For better or worse, graduate school training is uniquely heterogeneous, as are students and PI's. One students perfect lab environment is anothers' personal hell: I've experienced both and am luckily in the former for my thesis work, and the magic formula for me, personally, was quite unexpected.
I can't say that my PI's first priority is training me explicitly in the arenas mentioned, but by leaving most everything up to me, from writing grants to designing and interpreting experiments and next steps to setting up collaborations, it is, in effect, the training I get. This could be interpreted as a PI absconding his duties, but he's happy with it, and so am I: no complaints.
Friends of mine in banking or law (the quintissential new york professions) often ask me if i've "gotten smarter", or can "think more critically" as a direct result of my graduate training - and i'll admit that it is often hard to give a definitive yes. I think this is mostly attributable to the fact that it is a slow, seeping process, one that does not lend itself to being put in high relief, whereas in medicine, a fact learned today is one more fact that you didn't know yesterday. But looking back to 1 year ago, 2, and 3, the answer is a clear yes.
As for banking, law, I can vouch for Sluox's numbers. But to hear the dominant conversations amongst friends in such fields with the connections, creativity, pedigree and intelligence to do just about anything makes one realize that the grass seems greener through green tinted shades: competition between who works more, plays less, life sucks more, makes the most money, and ranks higher in the ibanker, equity, hedge, and corp law hierarchies.

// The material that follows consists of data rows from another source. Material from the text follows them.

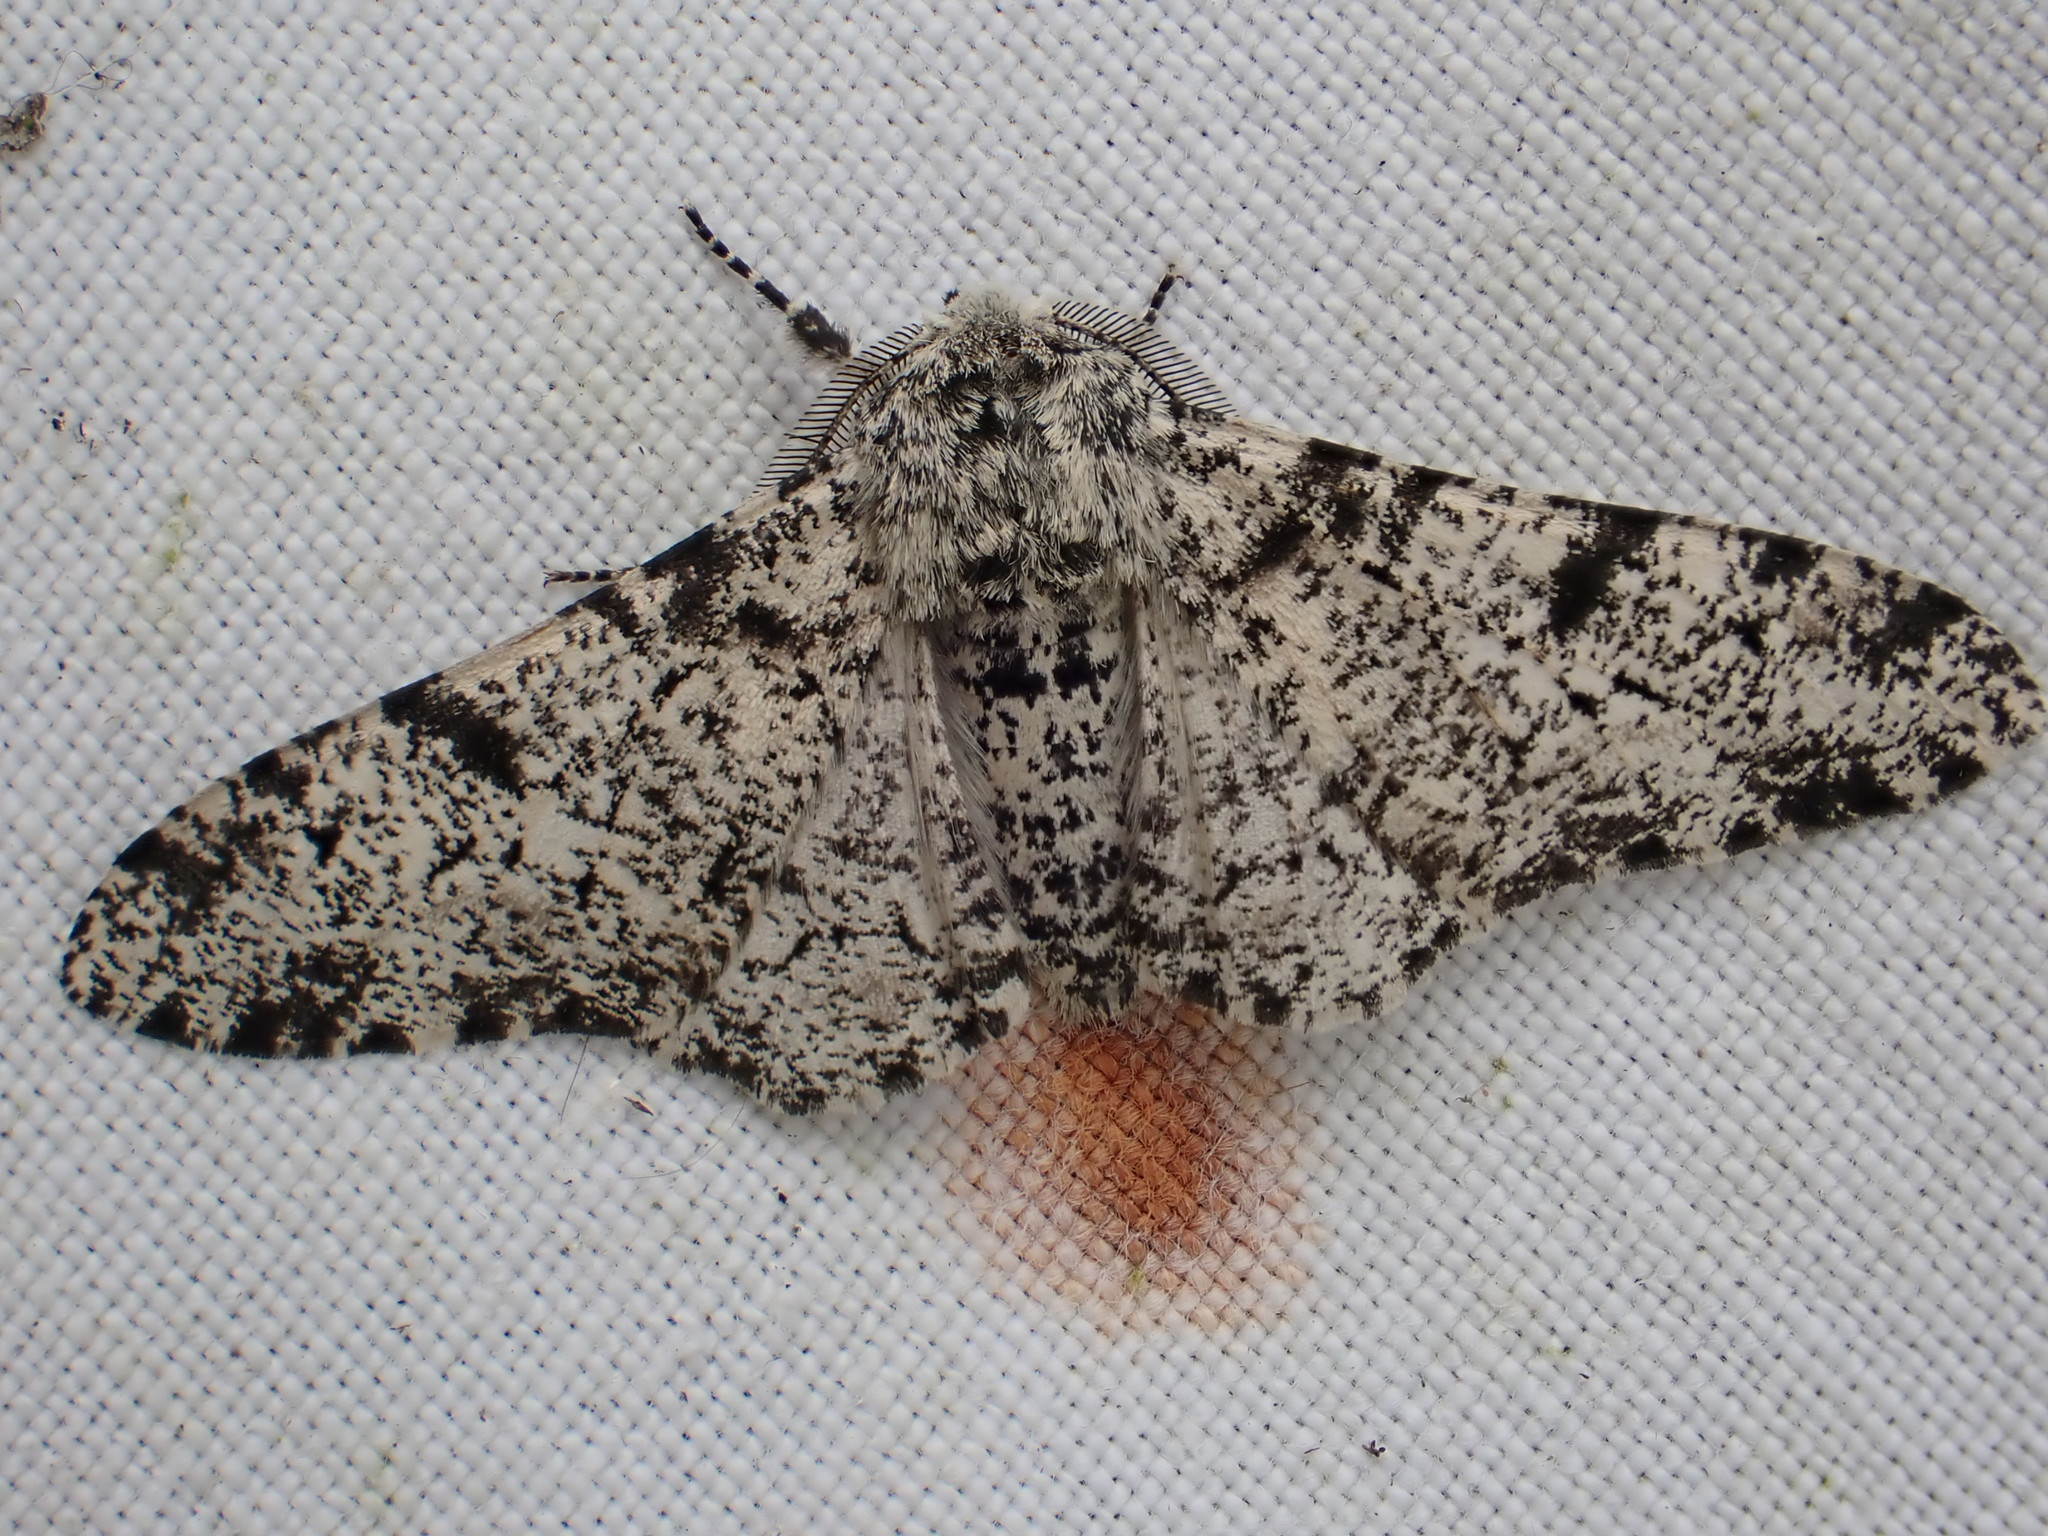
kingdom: Animalia
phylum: Arthropoda
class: Insecta
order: Lepidoptera
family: Geometridae
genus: Biston
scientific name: Biston betularia
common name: Peppered moth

When you find your 20-something-self sitting in the midtown offices of the Blackstone Group at 1:30AM on a friday night, calling your merger and acquisitions lawyer at Skadden who picks up immediately, you might think about how much the money is worth. If it is, by all means - you're a sucker if you stay in science and medicine for a moment longer - you're wasting borrowed time that could be spent capitalizing on a steep positive discount rate.
There are definitely serious structural problems that need to be addressed in science and medicine, or other paths that seem may seem more interesting, and they may be. But one could do far worse than have the time to see Robert Pinsky speak at Psych Grand Rounds and attend a biophysics lecture on AFM in between doing some work that you planned, and then go out, all while being a paid student in NYC (for example).
As for after this, it will require some thought; unthinkingly moving down a path and track has never made sense. Science, medicine, industry, other academics, business, government, non-profit, private sector work, are all possible: and I'd have to say thus far that this time spent in an md/phd program will not have been a waste regardless.